Yesterday Michel Barnier proposed a deal on fisheries that would see the UK receive a cut of 25% in the value of fish caught by EU boats in UK waters. That would ultimately be worth €160 million.

The proposal includes €47m worth of mackerel, the most valuable fish for the Irish fleet and the mainstay for Ireland’s largest fishing port, Killybegs. A €12m cut in sole in the North Sea, which would have an impact on the beam trawlers from the Netherlands and an €8m cut in North Sea Herring. The proposal would also include a cut of €5m in nephrops.

The idea was rejected by EU Fisheries Ministers from the eight coastal members with the fishing organisations across the board slamming the offer as a sell-out.

European Fisheries Alliance Chief, Gerard van Balsfoort said “Our industry is literally and metaphorically on the brink and in spite of repeated promises made, we are in the throes of being sold down the river with the offer made to the United Kingdom by the European Commission.”

Killybegs Fishermen’s Organisation, CEO, Sean O’Donoghue said of the proposal, “The shape of a deal, as currently stands will spell the ruination of the Irish seafood sector which directly supports more than 16,000 jobs and is worth more than €1.2billion annually to the Irish economy. Our industry is literally and metaphorically on the brink and in spite of repeated promises made, we are in the throes of being sold down the river.

▸ **Data**:
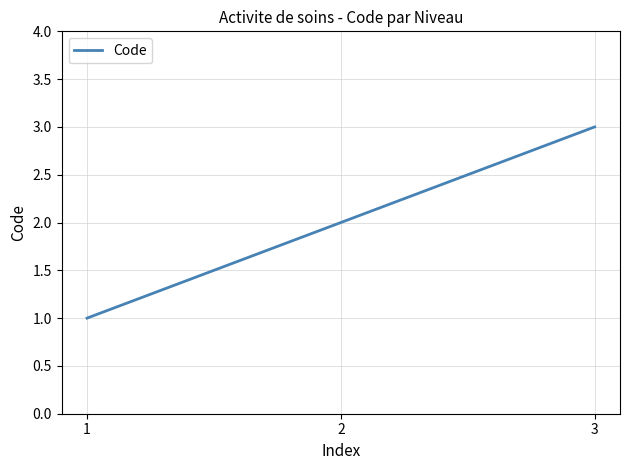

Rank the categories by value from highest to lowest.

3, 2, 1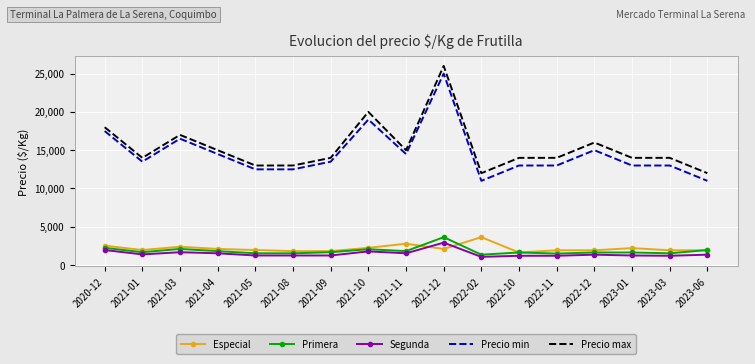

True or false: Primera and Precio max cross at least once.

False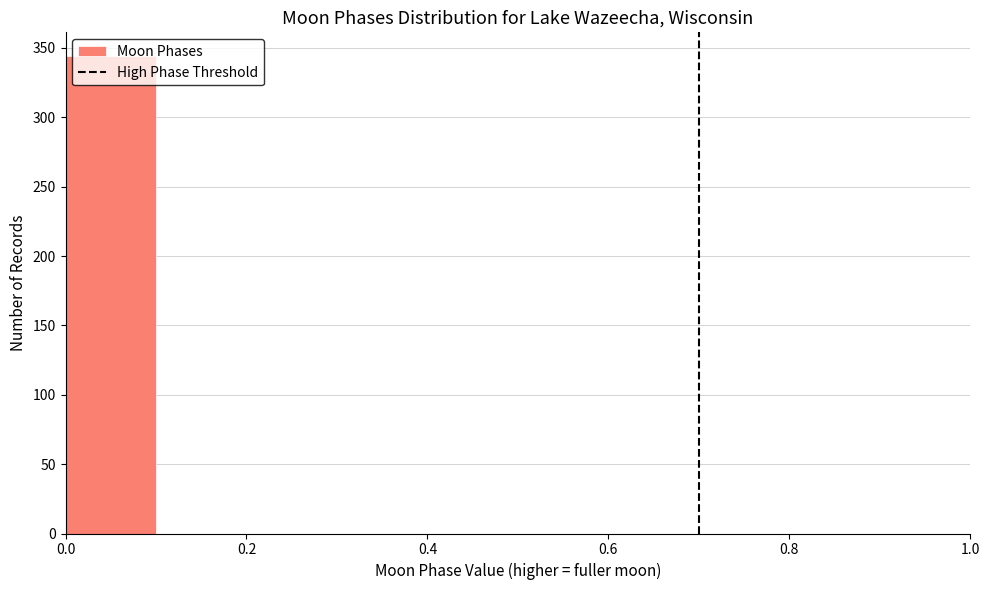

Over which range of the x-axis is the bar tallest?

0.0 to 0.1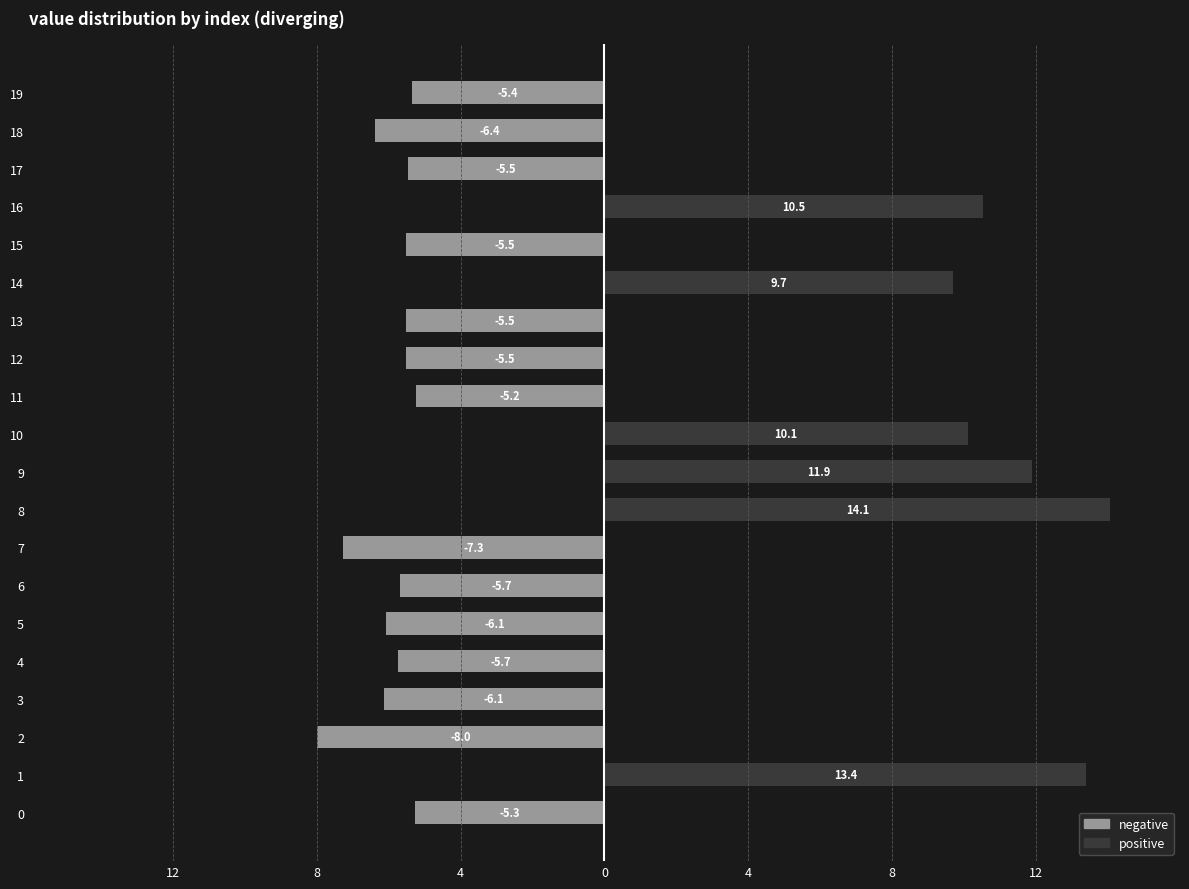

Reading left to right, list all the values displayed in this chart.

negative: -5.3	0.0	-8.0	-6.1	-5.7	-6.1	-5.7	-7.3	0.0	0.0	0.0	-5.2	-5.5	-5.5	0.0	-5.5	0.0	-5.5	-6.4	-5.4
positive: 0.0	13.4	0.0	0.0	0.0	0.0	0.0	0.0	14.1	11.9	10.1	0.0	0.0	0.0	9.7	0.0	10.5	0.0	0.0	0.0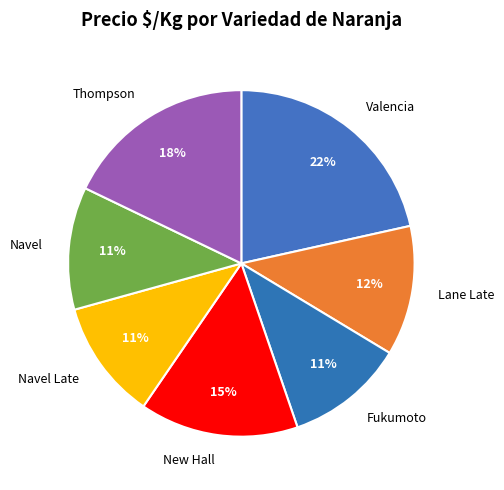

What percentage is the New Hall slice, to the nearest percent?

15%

▸ **List of tasks**:
a. Decide whether each statement agrees with the fisheries text above, and answer yes or no for each, quoting the deciding words of the text. (i) The proposal includes a €12m cut in North Sea sole. (ii) Fisheries ministers from ten coastal members rejected the idea. (iii) The Irish seafood sector directly supports more than 16,000 jobs.
b. Proceed with the fisheries text above, picking up right after its final sentence.

▸ **Per-task outputs**:
a.
(i) Yes: "A €12m cut in sole in the North Sea"
(ii) No: "EU Fisheries Ministers from the eight coastal members"
(iii) Yes: "directly supports more than 16,000 jobs"

b.
“The one thing we wanted to avoid was a ‘no-deal’ situation in the interests of all our fishermen but the deal which is now being proposed is every bit as bad. We are looking at vicious and unprecedented cuts on our pelagic, shellfish and whitefish stocks.

“This is galling and if the Irish Government doesn’t stand up for its fishermen and honour its written agreement made during the arduous Brexit negotiations, it could spell the death knell for an industry which has contributed so much to coastal communities. Our fishermen must be protected as they risk life and limb to provide fresh food in the most unforgiving environment on earth.

“While our industry has faced down many serious, serious challenges down through the years and has proven itself to be resilient, versatile and determined, this is a desperate slap in the face and potentially the single-biggest and most catastrophic setback of our time.”

The UK rejected Barnier’s proposal, with reports suggesting they would require closer to 60% of the cut before they would consider a deal.

Talks between the EU and the UK are scheduled to continue next week with fisheries being scheduled as the central negotiating issue.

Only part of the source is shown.